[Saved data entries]
########################################
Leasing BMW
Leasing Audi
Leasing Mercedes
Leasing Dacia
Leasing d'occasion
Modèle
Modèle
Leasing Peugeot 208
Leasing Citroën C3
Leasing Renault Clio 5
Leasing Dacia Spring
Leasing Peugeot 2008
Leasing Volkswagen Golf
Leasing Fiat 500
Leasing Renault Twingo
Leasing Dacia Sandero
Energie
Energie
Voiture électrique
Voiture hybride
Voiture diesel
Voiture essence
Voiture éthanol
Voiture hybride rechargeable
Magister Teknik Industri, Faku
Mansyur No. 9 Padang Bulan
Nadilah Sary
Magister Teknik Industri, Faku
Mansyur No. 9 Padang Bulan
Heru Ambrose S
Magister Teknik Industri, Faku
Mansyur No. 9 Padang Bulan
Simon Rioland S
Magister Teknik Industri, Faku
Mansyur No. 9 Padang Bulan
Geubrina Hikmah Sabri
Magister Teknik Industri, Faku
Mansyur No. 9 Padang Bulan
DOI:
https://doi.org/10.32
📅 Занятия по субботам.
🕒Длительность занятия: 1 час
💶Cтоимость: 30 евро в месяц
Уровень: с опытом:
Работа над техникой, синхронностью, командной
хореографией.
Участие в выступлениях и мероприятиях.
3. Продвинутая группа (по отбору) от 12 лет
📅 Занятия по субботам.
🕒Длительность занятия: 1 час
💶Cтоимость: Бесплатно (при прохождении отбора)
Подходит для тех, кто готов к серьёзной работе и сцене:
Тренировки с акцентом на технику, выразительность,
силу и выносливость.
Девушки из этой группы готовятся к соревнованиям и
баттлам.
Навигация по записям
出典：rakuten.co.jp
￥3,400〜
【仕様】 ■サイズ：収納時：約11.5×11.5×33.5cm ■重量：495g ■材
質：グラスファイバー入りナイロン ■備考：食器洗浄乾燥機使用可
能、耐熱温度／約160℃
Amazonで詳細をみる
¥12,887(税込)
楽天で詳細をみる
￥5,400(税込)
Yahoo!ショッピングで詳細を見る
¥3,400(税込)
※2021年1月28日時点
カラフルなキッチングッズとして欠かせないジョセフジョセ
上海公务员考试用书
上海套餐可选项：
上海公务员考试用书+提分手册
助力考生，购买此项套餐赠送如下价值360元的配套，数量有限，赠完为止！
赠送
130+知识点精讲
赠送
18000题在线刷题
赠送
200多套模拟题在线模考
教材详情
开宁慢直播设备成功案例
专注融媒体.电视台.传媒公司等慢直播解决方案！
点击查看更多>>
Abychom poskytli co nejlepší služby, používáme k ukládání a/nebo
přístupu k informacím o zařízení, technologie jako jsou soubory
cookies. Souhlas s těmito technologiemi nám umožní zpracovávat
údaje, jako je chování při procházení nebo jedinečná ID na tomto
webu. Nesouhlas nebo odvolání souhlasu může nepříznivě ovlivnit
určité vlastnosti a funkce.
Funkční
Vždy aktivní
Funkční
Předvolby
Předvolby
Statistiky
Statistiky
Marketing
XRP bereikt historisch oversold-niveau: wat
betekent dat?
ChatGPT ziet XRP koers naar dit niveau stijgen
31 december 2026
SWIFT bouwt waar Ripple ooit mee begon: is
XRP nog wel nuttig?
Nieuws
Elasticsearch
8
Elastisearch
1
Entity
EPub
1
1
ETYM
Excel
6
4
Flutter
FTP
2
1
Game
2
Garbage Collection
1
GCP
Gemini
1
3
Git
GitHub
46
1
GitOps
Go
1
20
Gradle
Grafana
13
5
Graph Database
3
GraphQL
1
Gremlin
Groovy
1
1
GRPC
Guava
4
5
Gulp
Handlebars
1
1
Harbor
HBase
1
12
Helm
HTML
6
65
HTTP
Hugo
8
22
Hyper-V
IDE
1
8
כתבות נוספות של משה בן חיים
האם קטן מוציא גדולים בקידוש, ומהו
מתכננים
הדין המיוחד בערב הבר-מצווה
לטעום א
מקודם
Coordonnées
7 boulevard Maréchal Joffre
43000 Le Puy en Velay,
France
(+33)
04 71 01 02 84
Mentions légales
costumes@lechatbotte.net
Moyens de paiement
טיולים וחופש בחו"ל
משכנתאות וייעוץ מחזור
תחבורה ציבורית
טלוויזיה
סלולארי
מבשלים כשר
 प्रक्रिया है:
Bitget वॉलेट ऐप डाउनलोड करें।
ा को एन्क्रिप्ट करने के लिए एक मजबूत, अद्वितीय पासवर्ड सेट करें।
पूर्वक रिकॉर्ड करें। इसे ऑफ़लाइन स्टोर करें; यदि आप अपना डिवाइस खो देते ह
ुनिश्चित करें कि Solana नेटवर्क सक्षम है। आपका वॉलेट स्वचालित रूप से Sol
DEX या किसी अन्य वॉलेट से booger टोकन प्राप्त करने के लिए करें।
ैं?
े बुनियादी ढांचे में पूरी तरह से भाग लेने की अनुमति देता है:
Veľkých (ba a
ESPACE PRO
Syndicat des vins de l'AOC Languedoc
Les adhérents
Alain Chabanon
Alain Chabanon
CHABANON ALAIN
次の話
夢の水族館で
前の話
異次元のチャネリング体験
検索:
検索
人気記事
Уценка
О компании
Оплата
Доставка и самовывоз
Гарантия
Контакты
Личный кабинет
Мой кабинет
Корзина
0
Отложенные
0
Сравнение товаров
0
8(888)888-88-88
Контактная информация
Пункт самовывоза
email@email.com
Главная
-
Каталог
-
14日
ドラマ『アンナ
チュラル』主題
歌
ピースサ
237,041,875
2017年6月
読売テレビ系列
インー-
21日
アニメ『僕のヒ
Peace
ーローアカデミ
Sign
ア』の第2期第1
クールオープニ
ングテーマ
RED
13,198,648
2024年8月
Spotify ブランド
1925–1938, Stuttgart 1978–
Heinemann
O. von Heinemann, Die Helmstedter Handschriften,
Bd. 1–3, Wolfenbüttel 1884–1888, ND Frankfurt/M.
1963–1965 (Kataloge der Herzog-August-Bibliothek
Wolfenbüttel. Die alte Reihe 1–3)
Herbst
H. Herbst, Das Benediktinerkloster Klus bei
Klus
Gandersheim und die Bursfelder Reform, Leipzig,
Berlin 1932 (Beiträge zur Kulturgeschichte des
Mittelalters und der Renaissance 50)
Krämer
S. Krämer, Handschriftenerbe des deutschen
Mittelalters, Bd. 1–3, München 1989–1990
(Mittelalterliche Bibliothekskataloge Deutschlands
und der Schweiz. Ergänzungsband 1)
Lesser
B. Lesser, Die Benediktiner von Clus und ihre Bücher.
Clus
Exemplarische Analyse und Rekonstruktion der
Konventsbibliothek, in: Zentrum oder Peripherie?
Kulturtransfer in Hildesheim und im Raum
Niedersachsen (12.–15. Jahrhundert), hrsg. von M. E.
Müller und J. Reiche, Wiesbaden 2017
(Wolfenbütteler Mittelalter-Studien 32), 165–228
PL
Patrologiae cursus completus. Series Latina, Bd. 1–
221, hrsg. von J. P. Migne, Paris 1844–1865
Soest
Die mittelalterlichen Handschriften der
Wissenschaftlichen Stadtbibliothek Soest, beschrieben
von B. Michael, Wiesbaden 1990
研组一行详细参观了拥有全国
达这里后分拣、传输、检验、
########################################
### PROBLEM DESCRIPTION
Rename "Padang Bulan" to "Medan Baru" wherever it appears in the data, and write out all the lines again with nothing else altered.

### SOLUTION TO THIS EXERCISE
Leasing BMW
Leasing Audi
Leasing Mercedes
Leasing Dacia
Leasing d'occasion
Modèle
Modèle
Leasing Peugeot 208
Leasing Citroën C3
Leasing Renault Clio 5
Leasing Dacia Spring
Leasing Peugeot 2008
Leasing Volkswagen Golf
Leasing Fiat 500
Leasing Renault Twingo
Leasing Dacia Sandero
Energie
Energie
Voiture électrique
Voiture hybride
Voiture diesel
Voiture essence
Voiture éthanol
Voiture hybride rechargeable
Magister Teknik Industri, Faku
Mansyur No. 9 Medan Baru
Nadilah Sary
Magister Teknik Industri, Faku
Mansyur No. 9 Medan Baru
Heru Ambrose S
Magister Teknik Industri, Faku
Mansyur No. 9 Medan Baru
Simon Rioland S
Magister Teknik Industri, Faku
Mansyur No. 9 Medan Baru
Geubrina Hikmah Sabri
Magister Teknik Industri, Faku
Mansyur No. 9 Medan Baru
DOI:
https://doi.org/10.32
📅 Занятия по субботам.
🕒Длительность занятия: 1 час
💶Cтоимость: 30 евро в месяц
Уровень: с опытом:
Работа над техникой, синхронностью, командной
хореографией.
Участие в выступлениях и мероприятиях.
3. Продвинутая группа (по отбору) от 12 лет
📅 Занятия по субботам.
🕒Длительность занятия: 1 час
💶Cтоимость: Бесплатно (при прохождении отбора)
Подходит для тех, кто готов к серьёзной работе и сцене:
Тренировки с акцентом на технику, выразительность,
силу и выносливость.
Девушки из этой группы готовятся к соревнованиям и
баттлам.
Навигация по записям
出典：rakuten.co.jp
￥3,400〜
【仕様】 ■サイズ：収納時：約11.5×11.5×33.5cm ■重量：495g ■材
質：グラスファイバー入りナイロン ■備考：食器洗浄乾燥機使用可
能、耐熱温度／約160℃
Amazonで詳細をみる
¥12,887(税込)
楽天で詳細をみる
￥5,400(税込)
Yahoo!ショッピングで詳細を見る
¥3,400(税込)
※2021年1月28日時点
カラフルなキッチングッズとして欠かせないジョセフジョセ
上海公务员考试用书
上海套餐可选项：
上海公务员考试用书+提分手册
助力考生，购买此项套餐赠送如下价值360元的配套，数量有限，赠完为止！
赠送
130+知识点精讲
赠送
18000题在线刷题
赠送
200多套模拟题在线模考
教材详情
开宁慢直播设备成功案例
专注融媒体.电视台.传媒公司等慢直播解决方案！
点击查看更多>>
Abychom poskytli co nejlepší služby, používáme k ukládání a/nebo
přístupu k informacím o zařízení, technologie jako jsou soubory
cookies. Souhlas s těmito technologiemi nám umožní zpracovávat
údaje, jako je chování při procházení nebo jedinečná ID na tomto
webu. Nesouhlas nebo odvolání souhlasu může nepříznivě ovlivnit
určité vlastnosti a funkce.
Funkční
Vždy aktivní
Funkční
Předvolby
Předvolby
Statistiky
Statistiky
Marketing
XRP bereikt historisch oversold-niveau: wat
betekent dat?
ChatGPT ziet XRP koers naar dit niveau stijgen
31 december 2026
SWIFT bouwt waar Ripple ooit mee begon: is
XRP nog wel nuttig?
Nieuws
Elasticsearch
8
Elastisearch
1
Entity
EPub
1
1
ETYM
Excel
6
4
Flutter
FTP
2
1
Game
2
Garbage Collection
1
GCP
Gemini
1
3
Git
GitHub
46
1
GitOps
Go
1
20
Gradle
Grafana
13
5
Graph Database
3
GraphQL
1
Gremlin
Groovy
1
1
GRPC
Guava
4
5
Gulp
Handlebars
1
1
Harbor
HBase
1
12
Helm
HTML
6
65
HTTP
Hugo
8
22
Hyper-V
IDE
1
8
כתבות נוספות של משה בן חיים
האם קטן מוציא גדולים בקידוש, ומהו
מתכננים
הדין המיוחד בערב הבר-מצווה
לטעום א
מקודם
Coordonnées
7 boulevard Maréchal Joffre
43000 Le Puy en Velay,
France
(+33)
04 71 01 02 84
Mentions légales
costumes@lechatbotte.net
Moyens de paiement
טיולים וחופש בחו"ל
משכנתאות וייעוץ מחזור
תחבורה ציבורית
טלוויזיה
סלולארי
מבשלים כשר
 प्रक्रिया है:
Bitget वॉलेट ऐप डाउनलोड करें।
ा को एन्क्रिप्ट करने के लिए एक मजबूत, अद्वितीय पासवर्ड सेट करें।
पूर्वक रिकॉर्ड करें। इसे ऑफ़लाइन स्टोर करें; यदि आप अपना डिवाइस खो देते ह
ुनिश्चित करें कि Solana नेटवर्क सक्षम है। आपका वॉलेट स्वचालित रूप से Sol
DEX या किसी अन्य वॉलेट से booger टोकन प्राप्त करने के लिए करें।
ैं?
े बुनियादी ढांचे में पूरी तरह से भाग लेने की अनुमति देता है:
Veľkých (ba a
ESPACE PRO
Syndicat des vins de l'AOC Languedoc
Les adhérents
Alain Chabanon
Alain Chabanon
CHABANON ALAIN
次の話
夢の水族館で
前の話
異次元のチャネリング体験
検索:
検索
人気記事
Уценка
О компании
Оплата
Доставка и самовывоз
Гарантия
Контакты
Личный кабинет
Мой кабинет
Корзина
0
Отложенные
0
Сравнение товаров
0
8(888)888-88-88
Контактная информация
Пункт самовывоза
email@email.com
Главная
-
Каталог
-
14日
ドラマ『アンナ
チュラル』主題
歌
ピースサ
237,041,875
2017年6月
読売テレビ系列
インー-
21日
アニメ『僕のヒ
Peace
ーローアカデミ
Sign
ア』の第2期第1
クールオープニ
ングテーマ
RED
13,198,648
2024年8月
Spotify ブランド
1925–1938, Stuttgart 1978–
Heinemann
O. von Heinemann, Die Helmstedter Handschriften,
Bd. 1–3, Wolfenbüttel 1884–1888, ND Frankfurt/M.
1963–1965 (Kataloge der Herzog-August-Bibliothek
Wolfenbüttel. Die alte Reihe 1–3)
Herbst
H. Herbst, Das Benediktinerkloster Klus bei
Klus
Gandersheim und die Bursfelder Reform, Leipzig,
Berlin 1932 (Beiträge zur Kulturgeschichte des
Mittelalters und der Renaissance 50)
Krämer
S. Krämer, Handschriftenerbe des deutschen
Mittelalters, Bd. 1–3, München 1989–1990
(Mittelalterliche Bibliothekskataloge Deutschlands
und der Schweiz. Ergänzungsband 1)
Lesser
B. Lesser, Die Benediktiner von Clus und ihre Bücher.
Clus
Exemplarische Analyse und Rekonstruktion der
Konventsbibliothek, in: Zentrum oder Peripherie?
Kulturtransfer in Hildesheim und im Raum
Niedersachsen (12.–15. Jahrhundert), hrsg. von M. E.
Müller und J. Reiche, Wiesbaden 2017
(Wolfenbütteler Mittelalter-Studien 32), 165–228
PL
Patrologiae cursus completus. Series Latina, Bd. 1–
221, hrsg. von J. P. Migne, Paris 1844–1865
Soest
Die mittelalterlichen Handschriften der
Wissenschaftlichen Stadtbibliothek Soest, beschrieben
von B. Michael, Wiesbaden 1990
研组一行详细参观了拥有全国
达这里后分拣、传输、检验、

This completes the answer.